Open-weight models
While Mistral AI just announced a 600m$ funding round, Percy Liang, a professor at Stanford, turns the discussion on the word “open-source model.”
For good reason. While for some, it looks like wordsmithing, the industry has strong associations and expectations with the word open-source, which naturally extend to the idea of open-source models, but that might be misleading.
So, to make this clearer, let’s take a look at what I call the “three faces of OS.” The idea is that OS doesn’t just mean one thing, “open.” It has multiple different aspects and faces, and commonly, this is the package we refer to as OS:
It is free! You don’t have to pay to use it.
It’s open, so you can modify it and then use it.
The source is open, so you can open the hood. You can take a look at the internal engine and understand how it works.

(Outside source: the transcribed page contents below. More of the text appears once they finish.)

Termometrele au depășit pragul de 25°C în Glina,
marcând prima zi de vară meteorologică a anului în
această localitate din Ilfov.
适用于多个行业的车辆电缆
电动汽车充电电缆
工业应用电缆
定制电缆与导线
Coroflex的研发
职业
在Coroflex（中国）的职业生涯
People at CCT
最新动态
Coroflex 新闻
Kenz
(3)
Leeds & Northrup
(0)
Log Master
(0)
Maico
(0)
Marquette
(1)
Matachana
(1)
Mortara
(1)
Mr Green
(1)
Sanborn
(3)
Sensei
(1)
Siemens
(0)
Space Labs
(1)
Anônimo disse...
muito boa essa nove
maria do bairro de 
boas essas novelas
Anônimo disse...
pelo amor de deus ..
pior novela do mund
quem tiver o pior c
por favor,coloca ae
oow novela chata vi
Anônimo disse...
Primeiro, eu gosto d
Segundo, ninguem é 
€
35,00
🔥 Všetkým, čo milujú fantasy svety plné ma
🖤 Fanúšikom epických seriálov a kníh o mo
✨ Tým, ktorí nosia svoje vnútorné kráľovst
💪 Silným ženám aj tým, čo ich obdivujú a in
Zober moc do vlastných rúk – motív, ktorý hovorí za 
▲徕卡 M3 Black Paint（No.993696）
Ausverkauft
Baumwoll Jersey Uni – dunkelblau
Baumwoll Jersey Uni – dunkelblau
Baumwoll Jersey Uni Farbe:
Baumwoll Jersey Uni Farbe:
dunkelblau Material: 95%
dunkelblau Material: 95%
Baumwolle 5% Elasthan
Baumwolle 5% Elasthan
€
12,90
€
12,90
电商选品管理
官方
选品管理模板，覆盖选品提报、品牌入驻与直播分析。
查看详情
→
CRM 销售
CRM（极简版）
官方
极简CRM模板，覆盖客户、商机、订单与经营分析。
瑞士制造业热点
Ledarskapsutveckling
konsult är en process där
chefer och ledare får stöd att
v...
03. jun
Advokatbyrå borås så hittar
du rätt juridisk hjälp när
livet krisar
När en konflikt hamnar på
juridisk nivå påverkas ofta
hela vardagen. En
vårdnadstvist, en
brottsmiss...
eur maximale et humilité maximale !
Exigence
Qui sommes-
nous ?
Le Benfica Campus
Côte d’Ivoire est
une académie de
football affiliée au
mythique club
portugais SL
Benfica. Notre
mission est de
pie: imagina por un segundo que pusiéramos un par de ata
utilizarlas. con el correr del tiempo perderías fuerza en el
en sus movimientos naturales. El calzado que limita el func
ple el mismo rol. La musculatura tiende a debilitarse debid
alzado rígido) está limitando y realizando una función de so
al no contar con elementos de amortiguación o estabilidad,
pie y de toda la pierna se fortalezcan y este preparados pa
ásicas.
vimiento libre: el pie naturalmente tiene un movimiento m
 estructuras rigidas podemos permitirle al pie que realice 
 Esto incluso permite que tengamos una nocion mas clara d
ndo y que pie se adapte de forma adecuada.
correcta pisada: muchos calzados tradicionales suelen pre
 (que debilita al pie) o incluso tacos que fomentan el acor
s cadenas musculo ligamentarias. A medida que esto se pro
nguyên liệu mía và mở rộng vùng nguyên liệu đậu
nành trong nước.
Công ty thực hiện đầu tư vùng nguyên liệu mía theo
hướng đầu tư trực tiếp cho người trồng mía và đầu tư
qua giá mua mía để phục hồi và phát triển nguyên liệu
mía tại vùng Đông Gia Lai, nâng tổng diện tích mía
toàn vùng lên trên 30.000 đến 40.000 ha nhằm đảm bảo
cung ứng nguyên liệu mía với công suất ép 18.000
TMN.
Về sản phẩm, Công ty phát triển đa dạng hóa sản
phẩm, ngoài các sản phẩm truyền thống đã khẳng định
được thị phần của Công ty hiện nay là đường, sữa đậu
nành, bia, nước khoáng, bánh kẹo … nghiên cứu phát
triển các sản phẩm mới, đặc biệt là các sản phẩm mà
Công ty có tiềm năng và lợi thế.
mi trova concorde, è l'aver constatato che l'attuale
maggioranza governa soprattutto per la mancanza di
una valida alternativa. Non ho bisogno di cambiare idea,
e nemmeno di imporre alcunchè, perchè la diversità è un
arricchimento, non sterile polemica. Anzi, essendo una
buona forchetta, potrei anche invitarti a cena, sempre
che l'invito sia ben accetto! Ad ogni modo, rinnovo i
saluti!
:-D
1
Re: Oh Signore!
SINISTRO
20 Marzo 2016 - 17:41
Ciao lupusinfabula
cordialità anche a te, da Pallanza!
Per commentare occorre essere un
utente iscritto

If you put Percy’s argument into this context, I think it becomes clearer. Percy is arguing that open-weight models, as he calls them, like Mixtral, don’t have all the characters and shouldn’t be called open-source. Let’s look at them in detail:
Yes, they are free, so you can use them.
However, it is also true that you cannot modify these models, or only to such a limited extent (via fine-tuning) that it’s hard to justify calling them modifiable.
And it is 1/2 true that you can see the inner workings. Seeing a system of weights of a model is like seeing a compiled executable without seeing the C# code that’s behind it. You technically can see into it, but you’re not gonna be able to comprehend the inner workings.
These open-source models are more freeware than open-source, and it’s very misleading to label them as OS.